Extracted data entries
[Start of section]
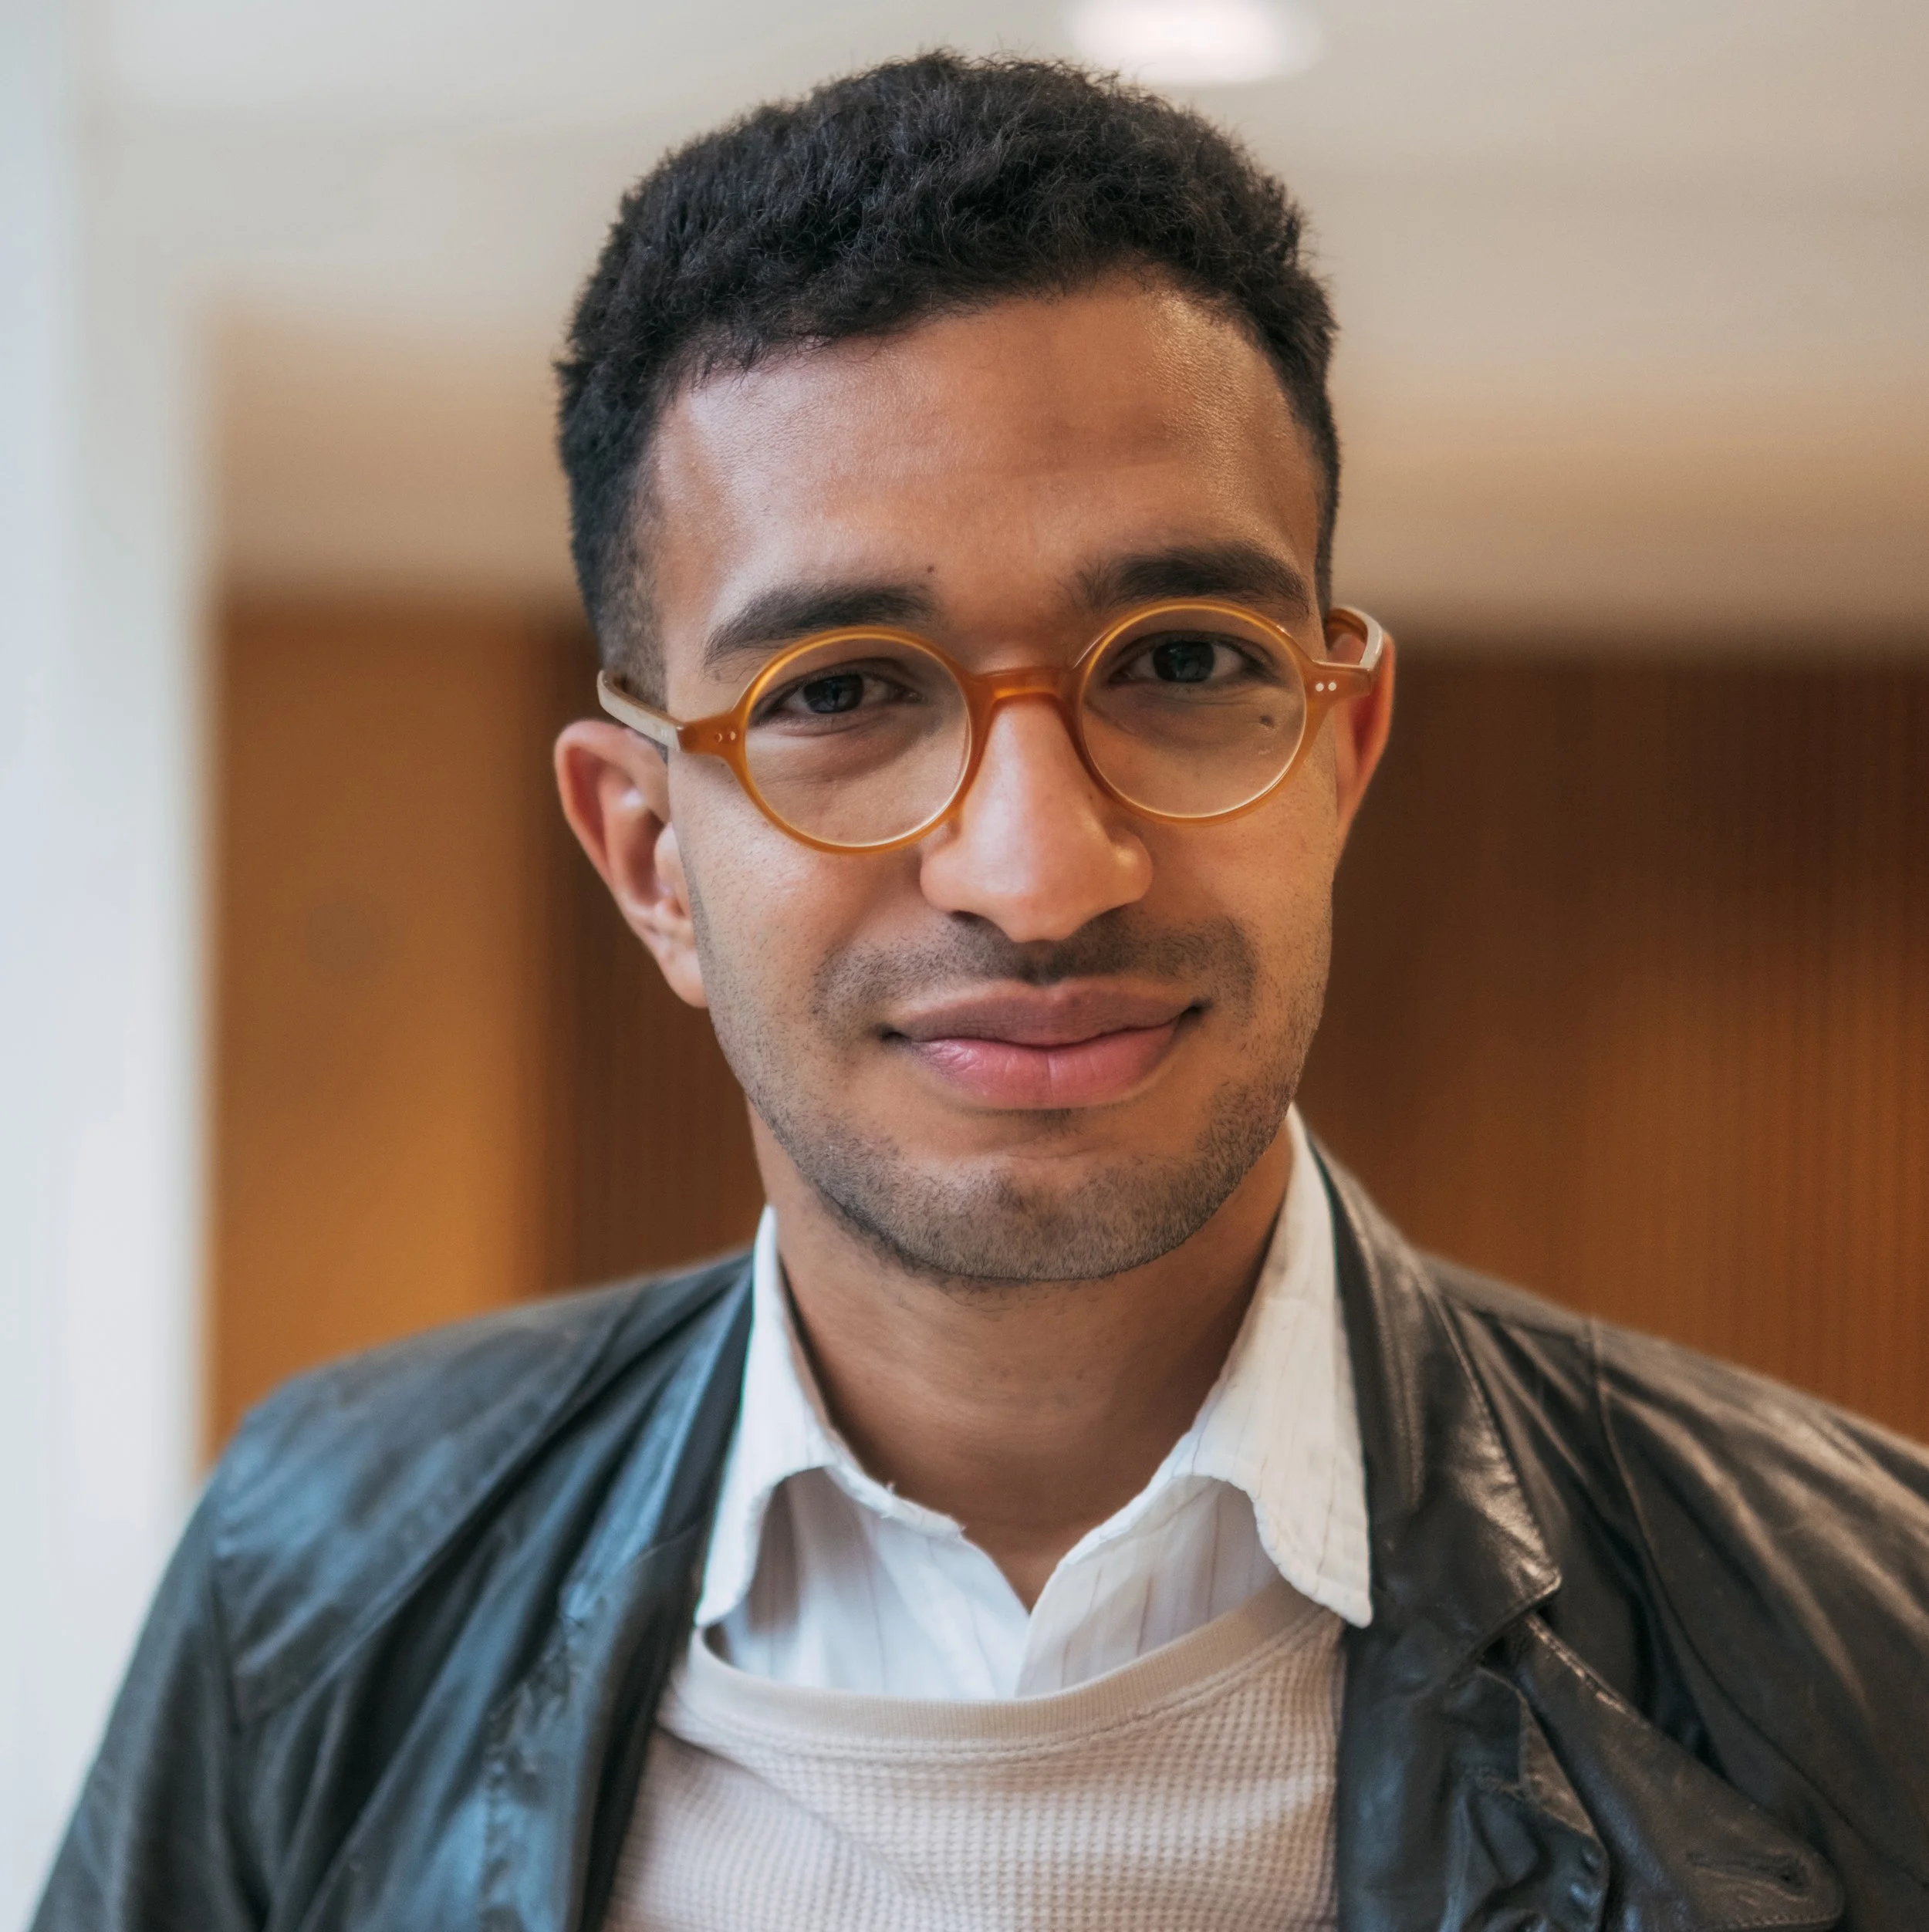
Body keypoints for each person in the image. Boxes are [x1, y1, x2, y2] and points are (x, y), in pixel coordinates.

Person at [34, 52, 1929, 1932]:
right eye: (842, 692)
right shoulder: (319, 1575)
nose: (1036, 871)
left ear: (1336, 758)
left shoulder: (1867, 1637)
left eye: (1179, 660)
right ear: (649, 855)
[End of section]
▶ _Task description_:
Write the entries above out in full, exactly, with no images.

▶ _Result_:
Body keypoints for each person in the image. Boxes are [x1, y1, x2, y2] and points are (x, y), in pixel coordinates.

Person at [34, 52, 1929, 1932]:
right eye: (842, 692)
right shoulder: (319, 1575)
nose: (1036, 871)
left ear: (1336, 758)
left shoulder: (1867, 1637)
left eye: (1179, 660)
right ear: (649, 855)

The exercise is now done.